I recently went to see the Water Street Theatre’s production of “Shadowlands”, the play by William Nicholson, about the love affair between an aging C.S. Lewis, the Christian apologist, and an American poet, Joy Grescham.
I like the Water Street Theatre. We’ve been subscribers for about three years now. It is a dedicated little professional theatre company that operates in a small space (about 200 seats) and maintains a high level of polish in their productions. If they have one weakness, however, it is that almost all of their productions lack the fire, the spark, the intangible element that brings good theatre to life. First-rate theatre companies find this spark about half the time. Community theatre groups are lucky if it strikes once in two years. One of the luckiest plays is Shakespeare’s “Midsummer Night’s Dream”– it seems to weave it’s own magic. The Water Street Theatre, however, has never found it. I don’t know why it eludes them. There is something about the composition of the company, the combination of actors and directors and scripts that just doesn’t work.
For one thing, Theatre and Company takes bigger risks than most community theatre groups, but never a really big risk. For another thing, they occasionally do something really dumb. And one of the dumbest things they do, about once a year, is a British play, in accent.

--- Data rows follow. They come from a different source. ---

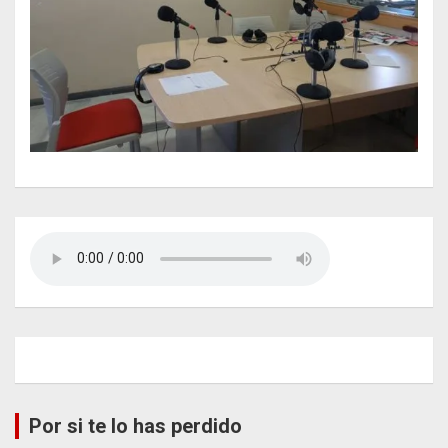
Por si te lo has perdido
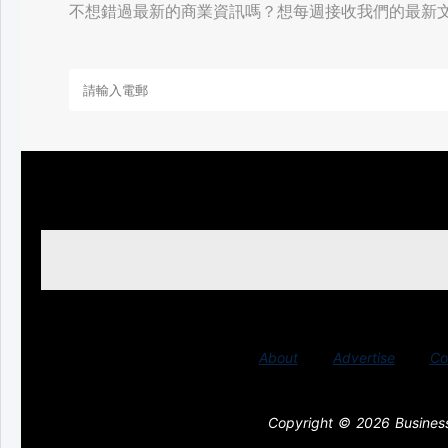
不想錯過最新的商業資訊嗎？想每週接收我們的最新
About
Advertise
Co
Copyright © 2026 Busines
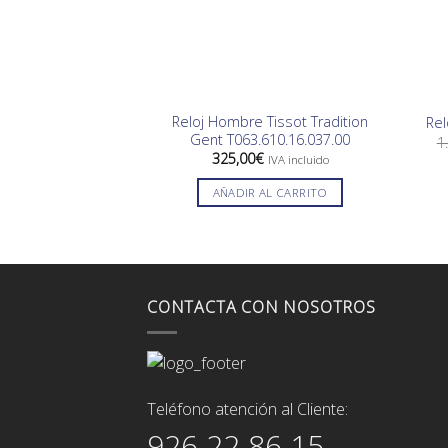
Reloj Hombre Tissot Tradition
Rel
Gent T063.610.16.037.00
1
325,00
€
IVA incluido
AÑADIR AL CARRITO
CONTACTA CON NOSOTROS
Teléfono atención al Cliente:
926 22 86 15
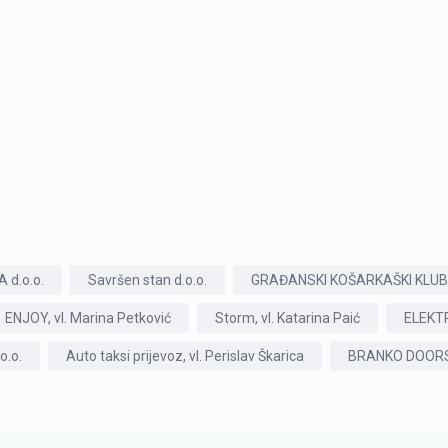
 d.o.o.
Savršen stan d.o.o.
GRAĐANSKI KOŠARKAŠKI KLUB 
ENJOY, vl. Marina Petković
Storm, vl. Katarina Paić
ELEKTRI
o.o.
Auto taksi prijevoz, vl. Perislav Škarica
BRANKO DOORS 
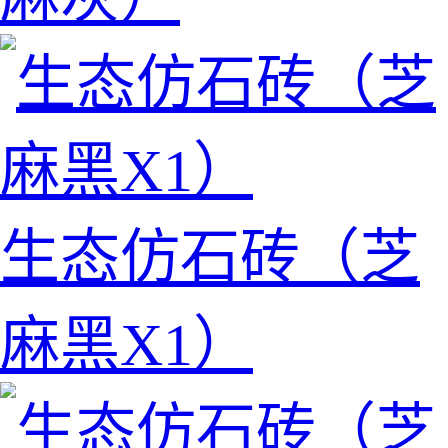
生态仿石砖（芝
麻黑X1）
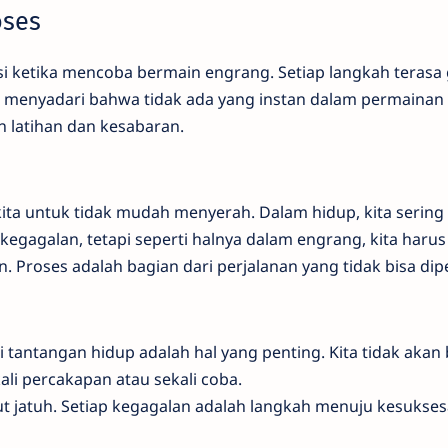
oses
si ketika mencoba bermain engrang. Setiap langkah terasa
a menyadari bahwa tidak ada yang instan dalam permainan i
n latihan dan kesabaran.
ta untuk tidak mudah menyerah. Dalam hidup, kita sering
gagalan, tetapi seperti halnya dalam engrang, kita harus
. Proses adalah bagian dari perjalanan yang tidak bisa dip
antangan hidup adalah hal yang penting. Kita tidak akan 
li percakapan atau sekali coba.
ut jatuh. Setiap kegagalan adalah langkah menuju kesukses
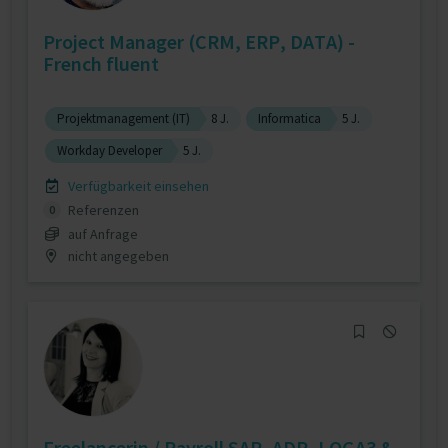
Project Manager (CRM, ERP, DATA) -
French fluent
Projektmanagement (IT)
8 J.
Informatica
5 J.
Workday Developer
5 J.
Verfügbarkeit einsehen
Referenzen
0
auf Anfrage
nicht angegeben
Freelancerin / Payroll SAP, ADP, LOGA3 &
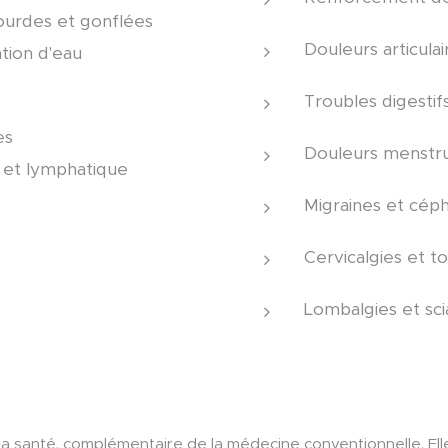
ourdes et gonflées
Douleurs articulai
tion d'eau
Troubles digestif
es
Douleurs menstru
e et lymphatique
Migraines et cép
Cervicalgies et tor
Lombalgies et sci
 la santé, complémentaire de la médecine conventionnelle. Elle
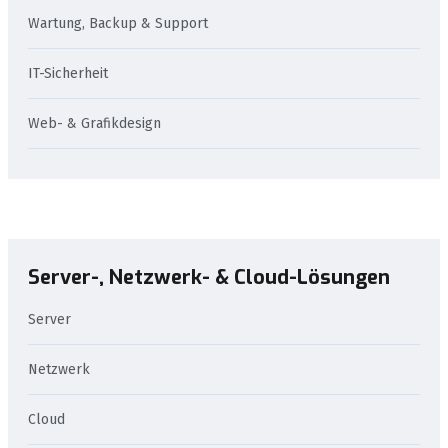
Wartung, Backup & Support
IT-Sicherheit
Web- & Grafikdesign
Server-, Netzwerk- & Cloud-Lösungen
Server
Netzwerk
Cloud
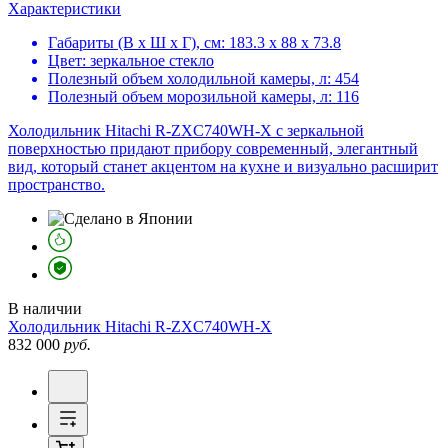
Характеристики
Габариты (В х Ш х Г), см:
183.3 х 88 х 73.8
Цвет:
зеркальное стекло
Полезный объем холодильной камеры, л:
454
Полезный объем морозильной камеры, л:
116
Холодильник Hitachi R-ZXC740WH-X с зеркальной
поверхностью придают прибору современный, элегантный
вид, который станет акцентом на кухне и визуально расширит
пространство.
В наличии
Холодильник
Hitachi R-ZXC740WH-X
832 000
руб.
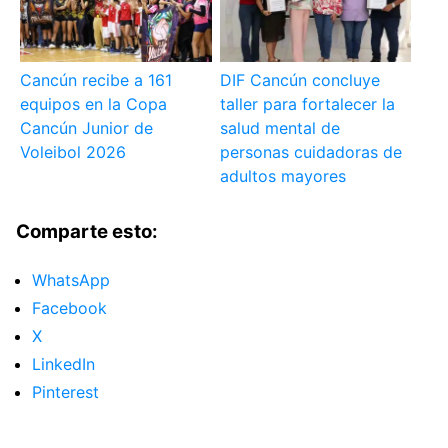
Cancún recibe a 161
DIF Cancún concluye
equipos en la Copa
taller para fortalecer la
Cancún Junior de
salud mental de
Voleibol 2026
personas cuidadoras de
adultos mayores
Comparte esto:
WhatsApp
Facebook
X
LinkedIn
Pinterest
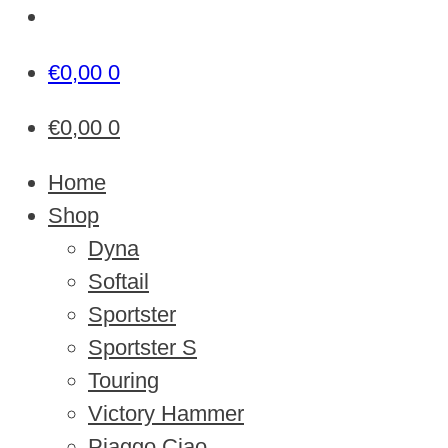
€
0,00
0
€
0,00
0
Home
Shop
Dyna
Softail
Sportster
Sportster S
Touring
Victory Hammer
Piaggo Ciao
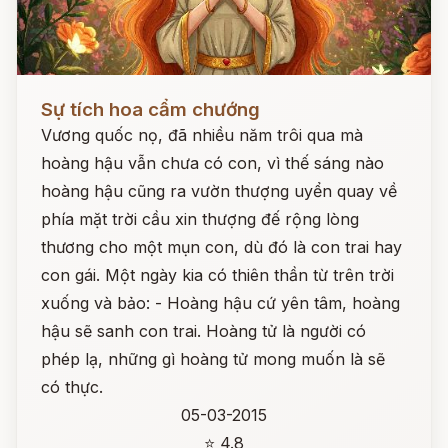
Đọc ngay
Sự tích hoa cẩm chướng
Vương quốc nọ, đã nhiều năm trôi qua mà
hoàng hậu vẫn chưa có con, vì thế sáng nào
hoàng hậu cũng ra vườn thượng uyển quay về
phía mặt trời cầu xin thượng đế rộng lòng
thương cho một mụn con, dù đó là con trai hay
con gái. Một ngày kia có thiên thần từ trên trời
xuống và bảo: - Hoàng hậu cứ yên tâm, hoàng
hậu sẽ sanh con trai. Hoàng tử là người có
phép lạ, những gì hoàng tử mong muốn là sẽ
có thực.
05-03-2015
⭐ 4.8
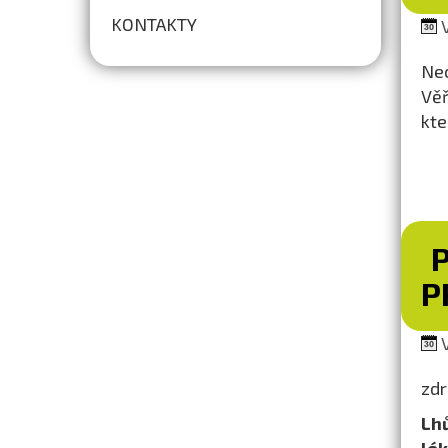
KONTAKTY
V
Nec
Věř
kte
P
V
zdr
Lh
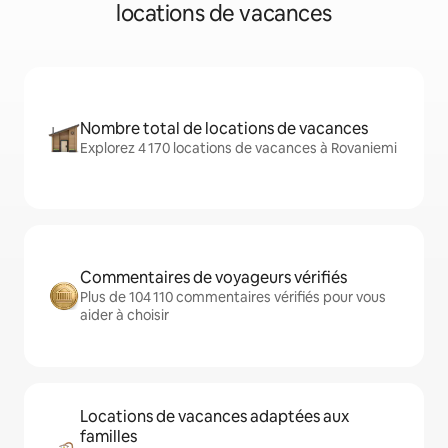
locations de vacances
Nombre total de locations de vacances
Explorez 4 170 locations de vacances à Rovaniemi
Commentaires de voyageurs vérifiés
Plus de 104 110 commentaires vérifiés pour vous
aider à choisir
Locations de vacances adaptées aux
familles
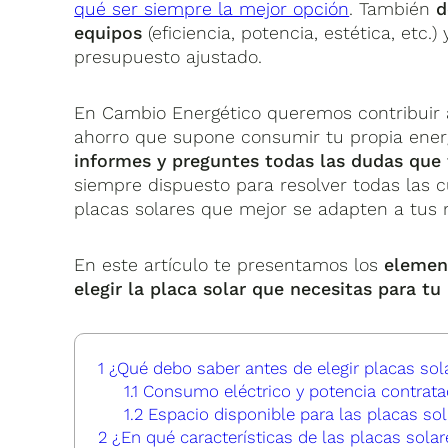
qué ser siempre la mejor opción
. También
d
equipos
(eficiencia, potencia, estética, etc.
presupuesto ajustado.
En Cambio Energético queremos contribuir 
ahorro que supone consumir tu propia energ
informes y preguntes todas las dudas que
siempre dispuesto para resolver todas las c
placas solares que mejor se adapten a tus 
En este artículo te presentamos los
elemen
elegir la placa solar que necesitas para t
1
¿Qué debo saber antes de elegir placas sol
1.1
Consumo eléctrico y potencia contrata
1.2
Espacio disponible para las placas sol
2
¿En qué características de las placas sola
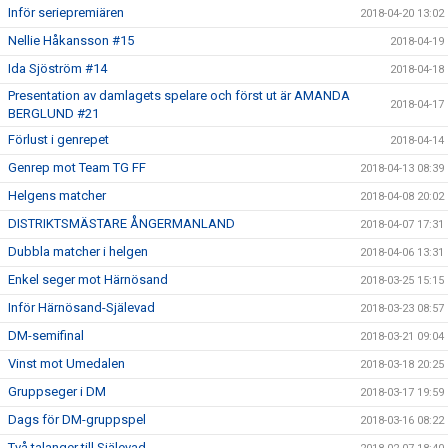
Inför seriepremiären
2018-04-20 13:02
Nellie Håkansson #15
2018-04-19
Ida Sjöström #14
2018-04-18
Presentation av damlagets spelare och först ut är AMANDA
2018-04-17
BERGLUND #21
Förlust i genrepet
2018-04-14
Genrep mot Team TG FF
2018-04-13 08:39
Helgens matcher
2018-04-08 20:02
DISTRIKTSMÄSTARE ÅNGERMANLAND
2018-04-07 17:31
Dubbla matcher i helgen
2018-04-06 13:31
Enkel seger mot Härnösand
2018-03-25 15:15
Inför Härnösand-Själevad
2018-03-23 08:57
DM-semifinal
2018-03-21 09:04
Vinst mot Umedalen
2018-03-18 20:25
Gruppseger i DM
2018-03-17 19:59
Dags för DM-gruppspel
2018-03-16 08:22
Två talanger till Själevad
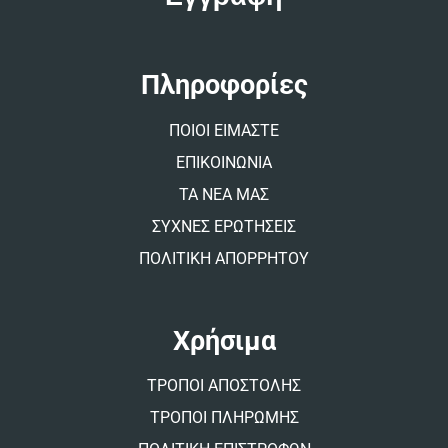
r
n
a
t
Πληροφορίες
i
v
ΠΟΙΟΙ ΕΙΜΑΣΤΕ
e
:
ΕΠΙΚΟΙΝΩΝΙΑ
ΤΑ ΝΕΑ ΜΑΣ
ΣΥΧΝΕΣ ΕΡΩΤΗΣΕΙΣ
ΠΟΛΙΤΙΚΗ ΑΠΟΡΡΗΤΟΥ
Χρήσιμα
ΤΡΟΠΟΙ ΑΠΟΣΤΟΛΗΣ
ΤΡΟΠΟΙ ΠΛΗΡΩΜΗΣ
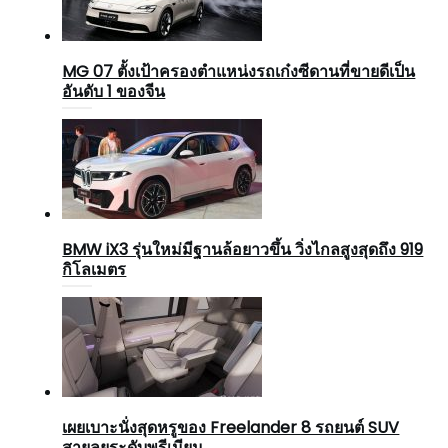
MG 07 ตั้งเป้าครองตำแหน่งรถเก๋งซีดานที่ขายดีเป็น
อันดับ 1 ของจีน
BMW iX3 รุ่นใหม่มีฐานล้อยาวขึ้น วิ่งไกลสูงสุดถึง 919
กิโลเมตร
เผยเบาะนั่งสุดหรูของ Freelander 8 รถยนต์ SUV
สายลุยระดับพรีเมียม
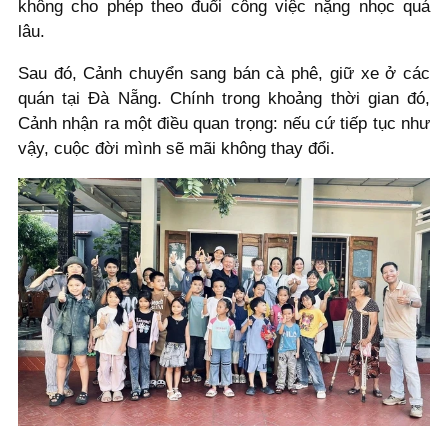
không cho phép theo đuổi công việc nặng nhọc quá
lâu.
Sau đó, Cảnh chuyển sang bán cà phê, giữ xe ở các
quán tại Đà Nẵng. Chính trong khoảng thời gian đó,
Cảnh nhận ra một điều quan trọng: nếu cứ tiếp tục như
vậy, cuộc đời mình sẽ mãi không thay đổi.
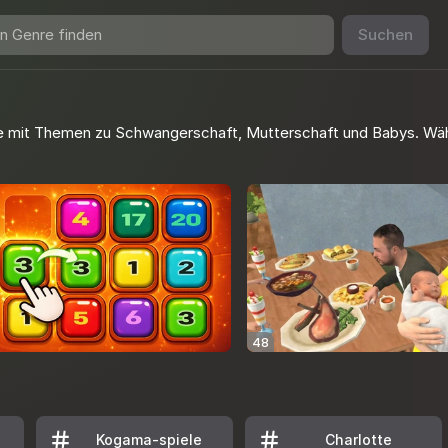
Suchen
le mit Themen zu Schwangerschaft, Mutterschaft und Babys. Wä
48
Kogama-spiele
Charlotte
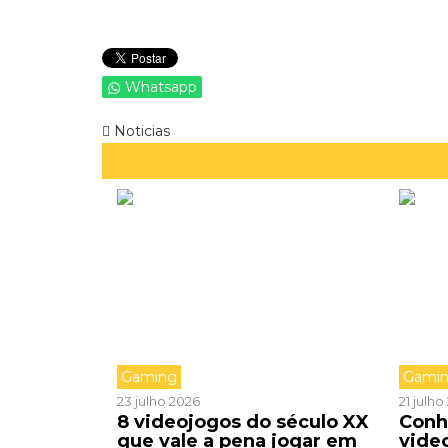
Whatsapp
Noticias
Gaming
Gami
23 julho 2026
21 julh
8 videojogos do século XX
Conh
que vale a pena jogar em
vide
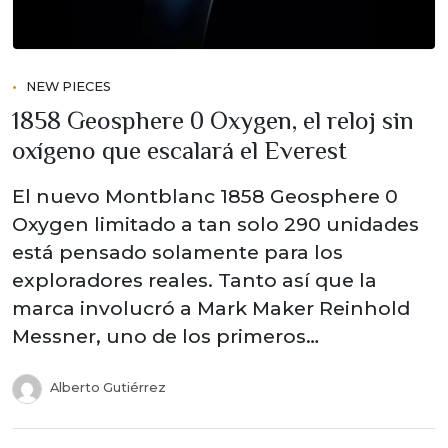
NEW PIECES
1858 Geosphere 0 Oxygen, el reloj sin
oxígeno que escalará el Everest
El nuevo Montblanc 1858 Geosphere 0
Oxygen limitado a tan solo 290 unidades
está pensado solamente para los
exploradores reales. Tanto así que la
marca involucró a Mark Maker Reinhold
Messner, uno de los primeros…
Alberto Gutiérrez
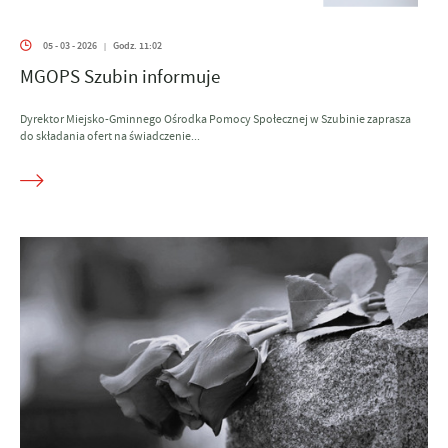
05 - 03 - 2026
Godz. 11:02
|
MGOPS Szubin informuje
Dyrektor Miejsko-Gminnego Ośrodka Pomocy Społecznej w Szubinie zaprasza
do składania ofert na świadczenie...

I think most fourteen-year-olds with a minor interest in theatre know that you should never do an accent unless you can do it well. Alan Sapp, who played C.S. Lewis in “Shadowlands” can’t do it. Not even close. In fact, embarrassingly distant. I don’t think he uttered a single compound sentence all night without wavering back and forth, between British and Canadian. The result was like watching Tonya Harding skate: sure, she’s got the training and the outward skills, but she can’t hide the trailer park make-up or the bingo-hall manners.
The accent wasn’t the only problem. Sapp was surrounded by actors, good ones, who knew timing and intonation and rhythm, and proved over and over again that he didn’t. And in scenes with Linda Bush as the dying Joy Gresham, he displayed all the warmth and sensitivity of a buccaneer. He emoted towards the audience mostly.
One of the reviews tacked up in the theatre lobby claimed that the only good thing about the second act was Sapp’s brilliant performance. I think this reviewer confused style with substance here. Sapp raised his arms often and gestured towards the audience and hammered away at his lines like a good thespian should. But none of it belonged in the play. There was a dying woman on the bed, but Mr. Sapp might as well have been standing on a soapbox, or a pulpit.
I never liked C.S. Lewis, and I never understood why he was so popular with Christians. He was really a stuffed shirt, a prig, and he held archaic views on almost everything. The charm of his Narnia stories has always eluded me, and as an apologist for Christianity, none of his ideas were new or particularly convincing.